▶ **To do**:
Return every line of the material below verbatim, with nothing changed, added, or left out.

(Records taken from a collection)
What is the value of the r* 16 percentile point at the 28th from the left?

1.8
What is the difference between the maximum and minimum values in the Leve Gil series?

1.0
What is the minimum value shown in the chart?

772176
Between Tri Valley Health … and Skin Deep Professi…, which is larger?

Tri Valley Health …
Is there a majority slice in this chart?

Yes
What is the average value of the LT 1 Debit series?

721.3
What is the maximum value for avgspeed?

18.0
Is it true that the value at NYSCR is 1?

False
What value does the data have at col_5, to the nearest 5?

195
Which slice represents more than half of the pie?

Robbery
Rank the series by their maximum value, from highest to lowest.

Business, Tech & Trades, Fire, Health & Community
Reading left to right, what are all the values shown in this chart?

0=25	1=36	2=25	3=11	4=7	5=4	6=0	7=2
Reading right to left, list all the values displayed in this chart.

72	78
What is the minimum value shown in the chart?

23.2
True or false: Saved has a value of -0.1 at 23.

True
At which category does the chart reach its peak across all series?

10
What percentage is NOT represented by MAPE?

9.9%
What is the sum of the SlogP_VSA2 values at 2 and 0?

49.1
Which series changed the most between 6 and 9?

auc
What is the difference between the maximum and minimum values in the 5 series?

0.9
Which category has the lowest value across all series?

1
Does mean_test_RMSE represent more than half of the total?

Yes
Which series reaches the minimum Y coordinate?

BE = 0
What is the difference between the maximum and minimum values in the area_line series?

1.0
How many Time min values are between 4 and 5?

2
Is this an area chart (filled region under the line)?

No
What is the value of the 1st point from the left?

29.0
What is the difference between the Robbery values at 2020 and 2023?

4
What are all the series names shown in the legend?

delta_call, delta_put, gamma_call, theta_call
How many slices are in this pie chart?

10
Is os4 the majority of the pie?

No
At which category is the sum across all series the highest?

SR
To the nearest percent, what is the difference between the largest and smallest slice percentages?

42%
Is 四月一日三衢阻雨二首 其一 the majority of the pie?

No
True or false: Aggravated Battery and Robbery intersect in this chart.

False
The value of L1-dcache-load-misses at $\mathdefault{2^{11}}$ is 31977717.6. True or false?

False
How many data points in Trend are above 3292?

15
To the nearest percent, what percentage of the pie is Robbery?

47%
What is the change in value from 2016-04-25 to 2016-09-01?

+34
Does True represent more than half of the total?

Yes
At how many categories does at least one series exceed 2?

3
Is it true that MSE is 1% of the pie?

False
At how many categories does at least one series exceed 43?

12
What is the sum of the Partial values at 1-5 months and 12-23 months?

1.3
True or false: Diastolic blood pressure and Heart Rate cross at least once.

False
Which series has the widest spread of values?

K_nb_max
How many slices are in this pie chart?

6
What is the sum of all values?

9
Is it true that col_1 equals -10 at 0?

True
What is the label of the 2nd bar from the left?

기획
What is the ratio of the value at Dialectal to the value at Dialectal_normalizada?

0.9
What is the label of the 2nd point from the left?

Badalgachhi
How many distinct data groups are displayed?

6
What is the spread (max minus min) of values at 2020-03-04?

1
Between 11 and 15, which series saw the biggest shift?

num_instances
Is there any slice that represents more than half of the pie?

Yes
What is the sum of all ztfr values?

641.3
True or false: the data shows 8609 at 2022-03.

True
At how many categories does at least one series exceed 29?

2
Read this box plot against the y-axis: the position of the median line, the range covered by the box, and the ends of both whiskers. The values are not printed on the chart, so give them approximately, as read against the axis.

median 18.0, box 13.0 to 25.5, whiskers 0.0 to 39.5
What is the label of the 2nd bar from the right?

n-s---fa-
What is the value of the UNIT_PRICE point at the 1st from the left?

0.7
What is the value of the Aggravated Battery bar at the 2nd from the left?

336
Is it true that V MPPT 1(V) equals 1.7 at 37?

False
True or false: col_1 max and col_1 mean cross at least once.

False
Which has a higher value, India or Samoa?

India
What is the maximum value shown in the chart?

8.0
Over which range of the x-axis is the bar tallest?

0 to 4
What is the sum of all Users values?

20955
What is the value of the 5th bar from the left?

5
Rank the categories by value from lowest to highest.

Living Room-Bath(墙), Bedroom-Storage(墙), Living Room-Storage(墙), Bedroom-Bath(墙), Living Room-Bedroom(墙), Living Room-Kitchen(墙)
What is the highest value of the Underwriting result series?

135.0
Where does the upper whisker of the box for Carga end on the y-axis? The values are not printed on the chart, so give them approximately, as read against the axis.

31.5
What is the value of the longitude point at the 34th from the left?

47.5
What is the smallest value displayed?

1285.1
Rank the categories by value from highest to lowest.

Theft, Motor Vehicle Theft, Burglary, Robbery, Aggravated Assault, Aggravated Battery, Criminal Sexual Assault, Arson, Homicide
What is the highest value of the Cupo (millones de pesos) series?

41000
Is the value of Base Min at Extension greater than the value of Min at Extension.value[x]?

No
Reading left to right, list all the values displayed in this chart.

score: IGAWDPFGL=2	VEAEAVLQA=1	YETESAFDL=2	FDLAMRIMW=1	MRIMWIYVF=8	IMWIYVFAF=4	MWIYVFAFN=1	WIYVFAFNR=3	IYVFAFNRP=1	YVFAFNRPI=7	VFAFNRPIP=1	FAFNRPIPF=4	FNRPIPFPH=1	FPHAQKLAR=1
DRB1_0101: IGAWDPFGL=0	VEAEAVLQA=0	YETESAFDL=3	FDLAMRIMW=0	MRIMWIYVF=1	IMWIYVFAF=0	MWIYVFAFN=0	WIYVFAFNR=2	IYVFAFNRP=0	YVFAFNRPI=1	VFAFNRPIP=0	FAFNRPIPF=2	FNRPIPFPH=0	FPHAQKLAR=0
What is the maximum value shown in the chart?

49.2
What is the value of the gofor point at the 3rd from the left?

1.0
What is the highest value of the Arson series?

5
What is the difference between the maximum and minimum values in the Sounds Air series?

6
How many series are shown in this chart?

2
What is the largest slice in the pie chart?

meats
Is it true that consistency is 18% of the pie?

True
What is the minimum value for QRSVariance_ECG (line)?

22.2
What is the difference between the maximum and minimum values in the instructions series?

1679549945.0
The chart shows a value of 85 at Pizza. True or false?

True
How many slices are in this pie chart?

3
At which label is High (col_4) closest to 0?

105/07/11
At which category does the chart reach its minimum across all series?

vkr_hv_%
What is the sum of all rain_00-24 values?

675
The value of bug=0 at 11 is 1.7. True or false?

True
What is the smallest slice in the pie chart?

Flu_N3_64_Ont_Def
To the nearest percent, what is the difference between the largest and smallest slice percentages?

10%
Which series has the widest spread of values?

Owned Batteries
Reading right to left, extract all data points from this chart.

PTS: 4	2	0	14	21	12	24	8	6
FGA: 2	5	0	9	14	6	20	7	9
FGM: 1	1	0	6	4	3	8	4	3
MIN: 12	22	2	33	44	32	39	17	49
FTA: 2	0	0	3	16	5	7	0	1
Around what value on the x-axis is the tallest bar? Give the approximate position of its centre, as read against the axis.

▶ **Solution for this exercise**:
What is the value of the r* 16 percentile point at the 28th from the left?

1.8
What is the difference between the maximum and minimum values in the Leve Gil series?

1.0
What is the minimum value shown in the chart?

772176
Between Tri Valley Health … and Skin Deep Professi…, which is larger?

Tri Valley Health …
Is there a majority slice in this chart?

Yes
What is the average value of the LT 1 Debit series?

721.3
What is the maximum value for avgspeed?

18.0
Is it true that the value at NYSCR is 1?

False
What value does the data have at col_5, to the nearest 5?

195
Which slice represents more than half of the pie?

Robbery
Rank the series by their maximum value, from highest to lowest.

Business, Tech & Trades, Fire, Health & Community
Reading left to right, what are all the values shown in this chart?

0=25	1=36	2=25	3=11	4=7	5=4	6=0	7=2
Reading right to left, list all the values displayed in this chart.

72	78
What is the minimum value shown in the chart?

23.2
True or false: Saved has a value of -0.1 at 23.

True
At which category does the chart reach its peak across all series?

10
What percentage is NOT represented by MAPE?

9.9%
What is the sum of the SlogP_VSA2 values at 2 and 0?

49.1
Which series changed the most between 6 and 9?

auc
What is the difference between the maximum and minimum values in the 5 series?

0.9
Which category has the lowest value across all series?

1
Does mean_test_RMSE represent more than half of the total?

Yes
Which series reaches the minimum Y coordinate?

BE = 0
What is the difference between the maximum and minimum values in the area_line series?

1.0
How many Time min values are between 4 and 5?

2
Is this an area chart (filled region under the line)?

No
What is the value of the 1st point from the left?

29.0
What is the difference between the Robbery values at 2020 and 2023?

4
What are all the series names shown in the legend?

delta_call, delta_put, gamma_call, theta_call
How many slices are in this pie chart?

10
Is os4 the majority of the pie?

No
At which category is the sum across all series the highest?

SR
To the nearest percent, what is the difference between the largest and smallest slice percentages?

42%
Is 四月一日三衢阻雨二首 其一 the majority of the pie?

No
True or false: Aggravated Battery and Robbery intersect in this chart.

False
The value of L1-dcache-load-misses at $\mathdefault{2^{11}}$ is 31977717.6. True or false?

False
How many data points in Trend are above 3292?

15
To the nearest percent, what percentage of the pie is Robbery?

47%
What is the change in value from 2016-04-25 to 2016-09-01?

+34
Does True represent more than half of the total?

Yes
At how many categories does at least one series exceed 2?

3
Is it true that MSE is 1% of the pie?

False
At how many categories does at least one series exceed 43?

12
What is the sum of the Partial values at 1-5 months and 12-23 months?

1.3
True or false: Diastolic blood pressure and Heart Rate cross at least once.

False
Which series has the widest spread of values?

K_nb_max
How many slices are in this pie chart?

6
What is the sum of all values?

9
Is it true that col_1 equals -10 at 0?

True
What is the label of the 2nd bar from the left?

기획
What is the ratio of the value at Dialectal to the value at Dialectal_normalizada?

0.9
What is the label of the 2nd point from the left?

Badalgachhi
How many distinct data groups are displayed?

6
What is the spread (max minus min) of values at 2020-03-04?

1
Between 11 and 15, which series saw the biggest shift?

num_instances
Is there any slice that represents more than half of the pie?

Yes
What is the sum of all ztfr values?

641.3
True or false: the data shows 8609 at 2022-03.

True
At how many categories does at least one series exceed 29?

2
Read this box plot against the y-axis: the position of the median line, the range covered by the box, and the ends of both whiskers. The values are not printed on the chart, so give them approximately, as read against the axis.

median 18.0, box 13.0 to 25.5, whiskers 0.0 to 39.5
What is the label of the 2nd bar from the right?

n-s---fa-
What is the value of the UNIT_PRICE point at the 1st from the left?

0.7
What is the value of the Aggravated Battery bar at the 2nd from the left?

336
Is it true that V MPPT 1(V) equals 1.7 at 37?

False
True or false: col_1 max and col_1 mean cross at least once.

False
Which has a higher value, India or Samoa?

India
What is the maximum value shown in the chart?

8.0
Over which range of the x-axis is the bar tallest?

0 to 4
What is the sum of all Users values?

20955
What is the value of the 5th bar from the left?

5
Rank the categories by value from lowest to highest.

Living Room-Bath(墙), Bedroom-Storage(墙), Living Room-Storage(墙), Bedroom-Bath(墙), Living Room-Bedroom(墙), Living Room-Kitchen(墙)
What is the highest value of the Underwriting result series?

135.0
Where does the upper whisker of the box for Carga end on the y-axis? The values are not printed on the chart, so give them approximately, as read against the axis.

31.5
What is the value of the longitude point at the 34th from the left?

47.5
What is the smallest value displayed?

1285.1
Rank the categories by value from highest to lowest.

Theft, Motor Vehicle Theft, Burglary, Robbery, Aggravated Assault, Aggravated Battery, Criminal Sexual Assault, Arson, Homicide
What is the highest value of the Cupo (millones de pesos) series?

41000
Is the value of Base Min at Extension greater than the value of Min at Extension.value[x]?

No
Reading left to right, list all the values displayed in this chart.

score: IGAWDPFGL=2	VEAEAVLQA=1	YETESAFDL=2	FDLAMRIMW=1	MRIMWIYVF=8	IMWIYVFAF=4	MWIYVFAFN=1	WIYVFAFNR=3	IYVFAFNRP=1	YVFAFNRPI=7	VFAFNRPIP=1	FAFNRPIPF=4	FNRPIPFPH=1	FPHAQKLAR=1
DRB1_0101: IGAWDPFGL=0	VEAEAVLQA=0	YETESAFDL=3	FDLAMRIMW=0	MRIMWIYVF=1	IMWIYVFAF=0	MWIYVFAFN=0	WIYVFAFNR=2	IYVFAFNRP=0	YVFAFNRPI=1	VFAFNRPIP=0	FAFNRPIPF=2	FNRPIPFPH=0	FPHAQKLAR=0
What is the maximum value shown in the chart?

49.2
What is the value of the gofor point at the 3rd from the left?

1.0
What is the highest value of the Arson series?

5
What is the difference between the maximum and minimum values in the Sounds Air series?

6
How many series are shown in this chart?

2
What is the largest slice in the pie chart?

meats
Is it true that consistency is 18% of the pie?

True
What is the minimum value for QRSVariance_ECG (line)?

22.2
What is the difference between the maximum and minimum values in the instructions series?

1679549945.0
The chart shows a value of 85 at Pizza. True or false?

True
How many slices are in this pie chart?

3
At which label is High (col_4) closest to 0?

105/07/11
At which category does the chart reach its minimum across all series?

vkr_hv_%
What is the sum of all rain_00-24 values?

675
The value of bug=0 at 11 is 1.7. True or false?

True
What is the smallest slice in the pie chart?

Flu_N3_64_Ont_Def
To the nearest percent, what is the difference between the largest and smallest slice percentages?

10%
Which series has the widest spread of values?

Owned Batteries
Reading right to left, extract all data points from this chart.

PTS: 4	2	0	14	21	12	24	8	6
FGA: 2	5	0	9	14	6	20	7	9
FGM: 1	1	0	6	4	3	8	4	3
MIN: 12	22	2	33	44	32	39	17	49
FTA: 2	0	0	3	16	5	7	0	1
Around what value on the x-axis is the tallest bar? Give the approximate position of its centre, as read against the axis.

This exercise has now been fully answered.